**Problem requirements:**
Show each line of the records that contains the word "percent". Case counts, so match capital and lowercase letters exactly.

Chart interpretation exercises:
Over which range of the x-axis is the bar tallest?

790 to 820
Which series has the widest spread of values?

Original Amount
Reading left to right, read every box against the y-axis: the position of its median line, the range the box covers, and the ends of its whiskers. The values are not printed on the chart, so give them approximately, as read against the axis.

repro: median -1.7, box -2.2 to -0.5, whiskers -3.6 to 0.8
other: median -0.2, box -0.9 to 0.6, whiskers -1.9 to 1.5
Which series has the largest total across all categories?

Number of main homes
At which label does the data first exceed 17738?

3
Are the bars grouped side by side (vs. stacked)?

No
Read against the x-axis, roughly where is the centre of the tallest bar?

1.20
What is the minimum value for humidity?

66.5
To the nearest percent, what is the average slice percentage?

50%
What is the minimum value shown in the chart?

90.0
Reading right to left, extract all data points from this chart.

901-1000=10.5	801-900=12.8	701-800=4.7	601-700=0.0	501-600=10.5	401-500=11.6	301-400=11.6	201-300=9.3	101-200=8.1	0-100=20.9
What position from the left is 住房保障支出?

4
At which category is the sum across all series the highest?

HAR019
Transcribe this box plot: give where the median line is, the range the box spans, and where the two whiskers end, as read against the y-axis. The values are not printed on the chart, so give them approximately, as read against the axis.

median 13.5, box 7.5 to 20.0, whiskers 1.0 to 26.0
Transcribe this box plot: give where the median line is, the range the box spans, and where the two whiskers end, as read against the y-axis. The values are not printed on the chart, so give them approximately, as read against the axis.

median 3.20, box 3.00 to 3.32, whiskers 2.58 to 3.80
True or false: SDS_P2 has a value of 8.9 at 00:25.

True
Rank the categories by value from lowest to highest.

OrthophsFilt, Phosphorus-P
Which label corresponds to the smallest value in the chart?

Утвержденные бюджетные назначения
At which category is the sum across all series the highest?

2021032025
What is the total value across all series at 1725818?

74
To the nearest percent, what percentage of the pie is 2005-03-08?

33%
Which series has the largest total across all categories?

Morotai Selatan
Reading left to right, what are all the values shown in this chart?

**The completed task:**
To the nearest percent, what is the average slice percentage?
To the nearest percent, what percentage of the pie is 2005-03-08?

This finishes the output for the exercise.